Problem details:
Before copying the entries, remove the pictures; everything else stays exactly as it is.

Provided data:

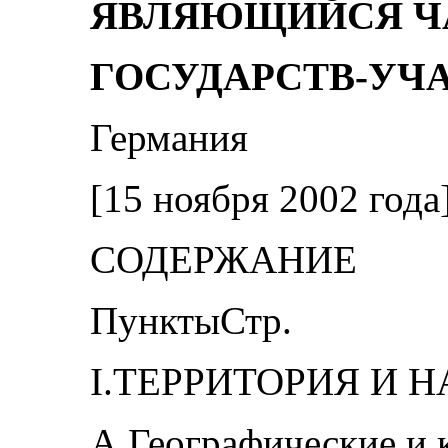
ЯВЛЯЮЩИЙСЯ Ч
ГОСУДАРСТВ-УЧ
Германия
[15 ноября 2002 года
СОДЕРЖАНИЕ
ПунктыСтр.
I.ТЕРРИТОРИЯ И Н
А.Географические и 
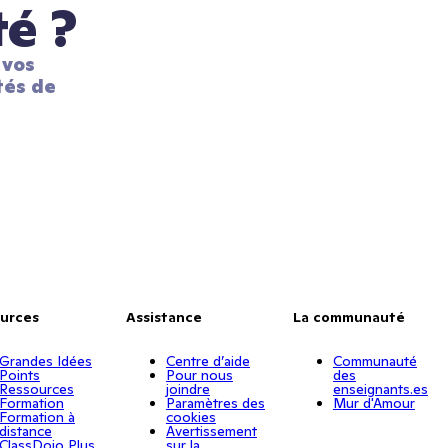
té ?
vos 
és de 
urces
Assistance
La communauté
Grandes Idées
Centre d’aide
Communauté
Points
Pour nous
des
Ressources
joindre
enseignants.es
Formation
Paramètres des
Mur d'Amour
Formation à
cookies
distance
Avertissement
ClassDojo Plus
sur la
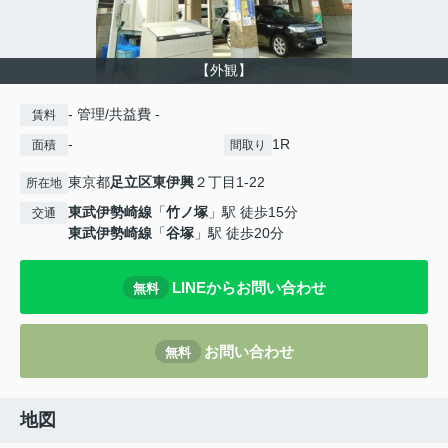
【外観】
- 管理/共益費 -
賃料
-
1R
面積
間取り
東京都
足立区
東伊興
２丁目1-22
所在地
東武伊勢崎線
「
竹ノ塚
」駅 徒歩15分
交通
東武伊勢崎線
「
谷塚
」駅 徒歩20分
LINEからお問い合わせ
無料
お問い合わせ
無料
地図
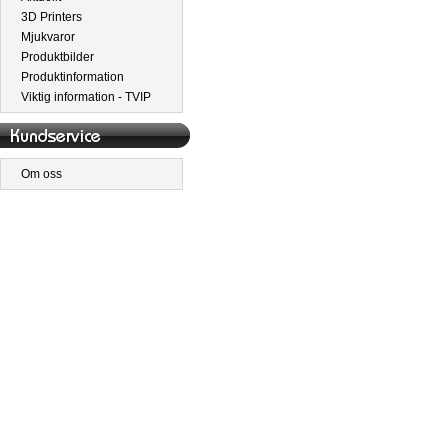
3D Printers
Mjukvaror
Produktbilder
Produktinformation
Viktig information - TVIP
Om oss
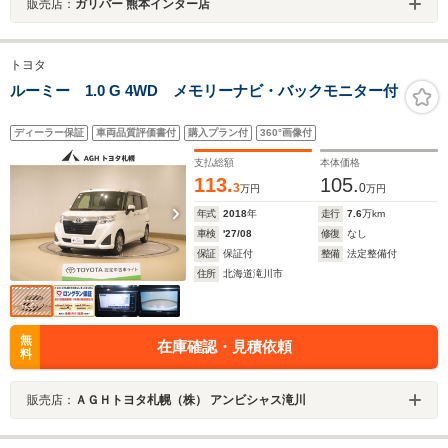
販売店：
ガリバー 熊本インター店
トヨタ
ルーミー 1.0 G 4WD メモリーナビ・バックモニター付
ディーラー保証
車両品質評価書付
購入プラン付
360°画像付
支払総額
本体価格
113.
105.
3
0
万円
万円
年式
2018
年
走行
7.6
万km
車検
'27/08
修復
なし
保証
保証付
整備
法定整備付
住所
北海道滝川市
無
在庫確認・見積依頼
料
販売店：
ＡＧＨトヨタ札幌（株） アンビシャス滝川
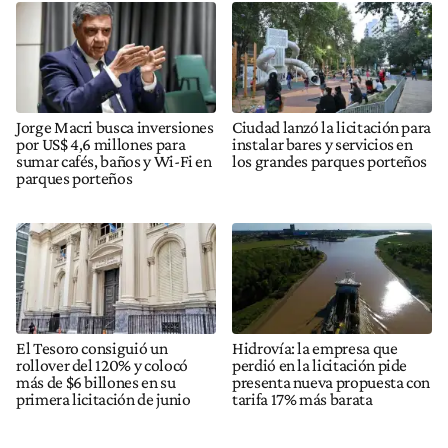
Jorge Macri busca inversiones
Ciudad lanzó la licitación para
por US$ 4,6 millones para
instalar bares y servicios en
sumar cafés, baños y Wi-Fi en
los grandes parques porteños
parques porteños
El Tesoro consiguió un
Hidrovía: la empresa que
rollover del 120% y colocó
perdió en la licitación pide
más de $6 billones en su
presenta nueva propuesta con
primera licitación de junio
tarifa 17% más barata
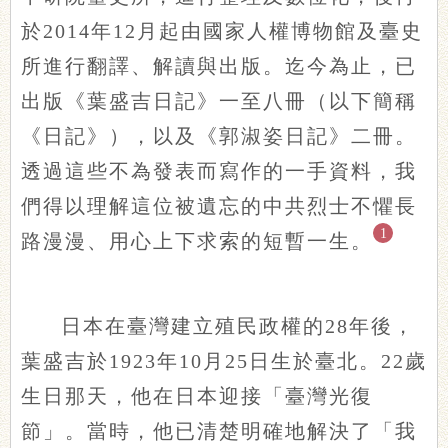
於2014年12月起由國家人權博物館及臺史
所進行翻譯、解讀與出版。迄今為止，已
出版《葉盛吉日記》一至八冊（以下簡稱
《日記》），以及《郭淑姿日記》二冊。
透過這些不為發表而寫作的一手資料，我
們得以理解這位被遺忘的中共烈士不懼長
1
路漫漫、用心上下求索的短暫一生。
日本在臺灣建立殖民政權的28年後，
葉盛吉於1923年10月25日生於臺北。22歲
生日那天，他在日本迎接「臺灣光復
節」。當時，他已清楚明確地解決了「我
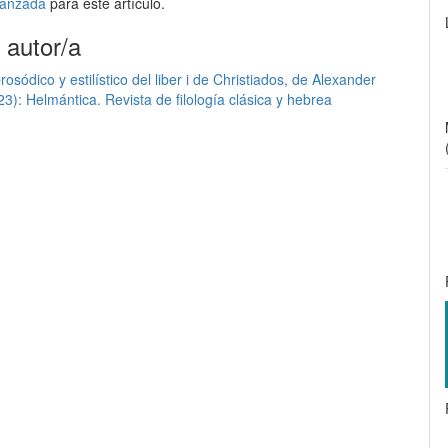
avanzada
para este artículo.
 autor/a
osódico y estilístico del liber i de Christiados, de Alexander
3): Helmántica. Revista de filología clásica y hebrea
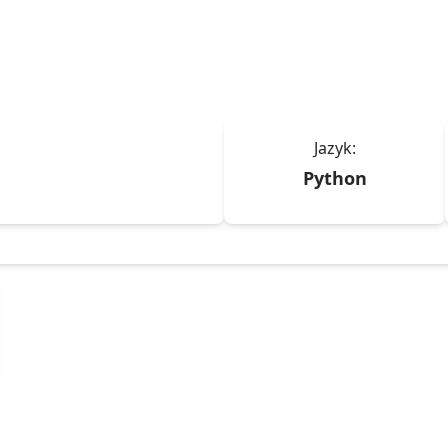
Jazyk:
Python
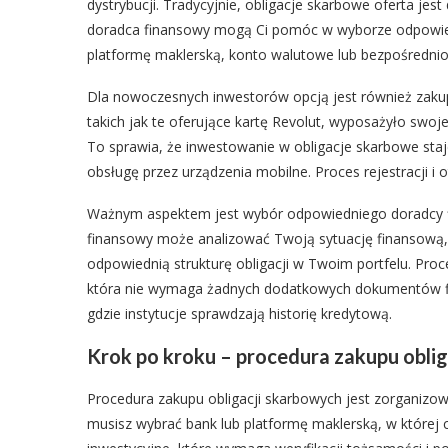
dystrybucji. Tradycyjnie, obligacje skarbowe oferta je
doradca finansowy mogą Ci pomóc w wyborze odpowiedn
platformę maklerską, konto walutowe lub bezpośrednio 
Dla nowoczesnych inwestorów opcją jest również zakup o
takich jak te oferujące kartę Revolut, wyposażyło swo
To sprawia, że inwestowanie w obligacje skarbowe staje
obsługę przez urządzenia mobilne. Proces rejestracji i 
Ważnym aspektem jest wybór odpowiedniego doradcy f
finansowy może analizować Twoją sytuację finansową, 
odpowiednią strukturę obligacji w Twoim portfelu. Pro
która nie wymaga żadnych dodatkowych dokumentów fin
gdzie instytucje sprawdzają historię kredytową.
Krok po kroku – procedura zakupu oblig
Procedura zakupu obligacji skarbowych jest zorganizo
musisz wybrać bank lub platformę maklerską, w której 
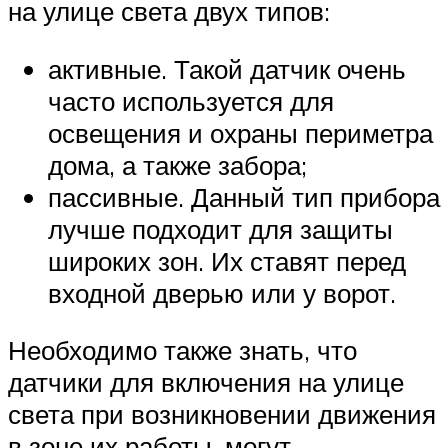
на улице света двух типов:
активные. Такой датчик очень
часто используется для
освещения и охраны периметра
дома, а также забора;
пассивные. Данный тип прибора
лучше подходит для защиты
широких зон. Их ставят перед
входной дверью или у ворот.
Необходимо также знать, что
датчики для включения на улице
света при возникновении движения
в зоне их работы, могут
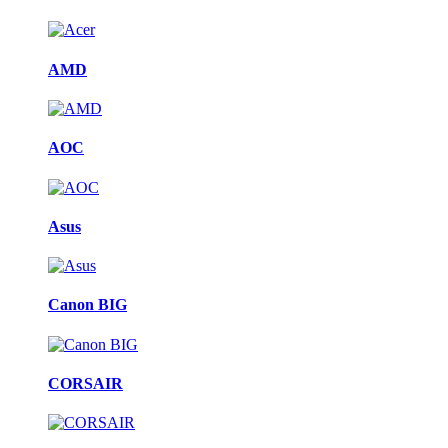
AMD
AOC
Asus
Canon BIG
CORSAIR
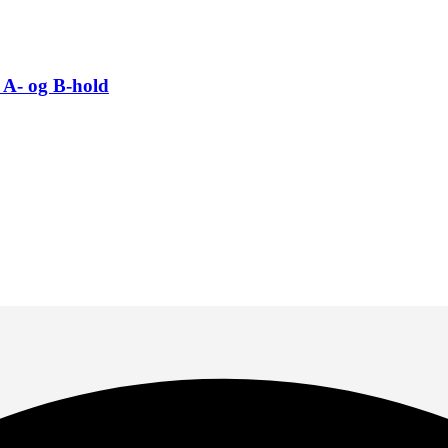
 A- og B-hold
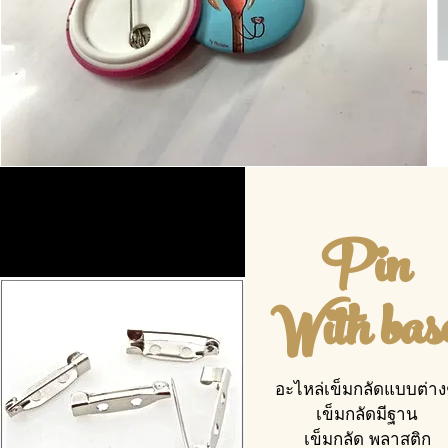
Pin
With bas
อะไหล่เข็มกลัดแบบต่า
เข็มกลัดมีฐาน
เข็มกลัด พลาสติก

Expected answer:
ЯВЛЯЮЩИЙСЯ Ч
ГОСУДАРСТВ-УЧ
Германия
[15 ноября 2002 года
СОДЕРЖАНИЕ
ПунктыСтр.
I.ТЕРРИТОРИЯ И Н
А.Географические и 
té ?
vos 
és de 
urces
Assistance
La communauté
Grandes Idées
Centre d’aide
Communauté
Points
Pour nous
des
Ressources
joindre
enseignants.es
Formation
Paramètres des
Mur d'Amour
Formation à
cookies
distance
Avertissement
ClassDojo Plus
sur la
【外観】
- 管理/共益費 -
賃料
-
1R
面積
間取り
東京都
足立区
東伊興
２丁目1-22
所在地
東武伊勢崎線
「
竹ノ塚
」駅 徒歩15分
交通
東武伊勢崎線
「
谷塚
」駅 徒歩20分
LINEからお問い合わせ
無料
お問い合わせ
無料
地図
3D Printers
Mjukvaror
Produktbilder
Produktinformation
Viktig information - TVIP
Om oss
販売店：
ガリバー 熊本インター店
トヨタ
ルーミー 1.0 G 4WD メモリーナビ・バックモニター付
ディーラー保証
車両品質評価書付
購入プラン付
360°画像付
支払総額
本体価格
113.
105.
3
0
万円
万円
年式
2018
年
走行
7.6
万km
車検
'27/08
修復
なし
保証
保証付
整備
法定整備付
住所
北海道滝川市
無
在庫確認・見積依頼
料
販売店：
ＡＧＨトヨタ札幌（株） アンビシャス滝川
Jorge Macri busca inversiones
Ciudad lanzó la licitación para
por US$ 4,6 millones para
instalar bares y servicios en
sumar cafés, baños y Wi-Fi en
los grandes parques porteños
parques porteños
El Tesoro consiguió un
Hidrovía: la empresa que
rollover del 120% y colocó
perdió en la licitación pide
más de $6 billones en su
presenta nueva propuesta con
primera licitación de junio
tarifa 17% más barata
於2014年12月起由國家人權博物館及臺史
所進行翻譯、解讀與出版。迄今為止，已
出版《葉盛吉日記》一至八冊（以下簡稱
《日記》），以及《郭淑姿日記》二冊。
透過這些不為發表而寫作的一手資料，我
們得以理解這位被遺忘的中共烈士不懼長
1
路漫漫、用心上下求索的短暫一生。
日本在臺灣建立殖民政權的28年後，
葉盛吉於1923年10月25日生於臺北。22歲
生日那天，他在日本迎接「臺灣光復
節」。當時，他已清楚明確地解決了「我
avanzada
para este artículo.
 autor/a
osódico y estilístico del liber i de Christiados, de Alexander
3): Helmántica. Revista de filología clásica y hebrea
Jazyk:
Python
dystrybucji. Tradycyjnie, obligacje skarbowe oferta je
doradca finansowy mogą Ci pomóc w wyborze odpowiedn
platformę maklerską, konto walutowe lub bezpośrednio 
Dla nowoczesnych inwestorów opcją jest również zakup o
takich jak te oferujące kartę Revolut, wyposażyło swo
To sprawia, że inwestowanie w obligacje skarbowe staje
obsługę przez urządzenia mobilne. Proces rejestracji i 
Ważnym aspektem jest wybór odpowiedniego doradcy f
finansowy może analizować Twoją sytuację finansową, 
odpowiednią strukturę obligacji w Twoim portfelu. Pro
która nie wymaga żadnych dodatkowych dokumentów fin
gdzie instytucje sprawdzają historię kredytową.
Krok po kroku – procedura zakupu oblig
Procedura zakupu obligacji skarbowych jest zorganizo
musisz wybrać bank lub platformę maklerską, w której 
на улице света двух типов:
активные. Такой датчик очень
часто используется для
освещения и охраны периметра
дома, а также забора;
пассивные. Данный тип прибора
лучше подходит для защиты
широких зон. Их ставят перед
входной дверью или у ворот.
Необходимо также знать, что
датчики для включения на улице
света при возникновении движения
в зоне их работы, могут
AMD
AOC
Asus
Canon BIG
CORSAIR
 A- og B-hold
Pin
With bas
อะไหล่เข็มกลัดแบบต่า
เข็มกลัดมีฐาน
เข็มกลัด พลาสติก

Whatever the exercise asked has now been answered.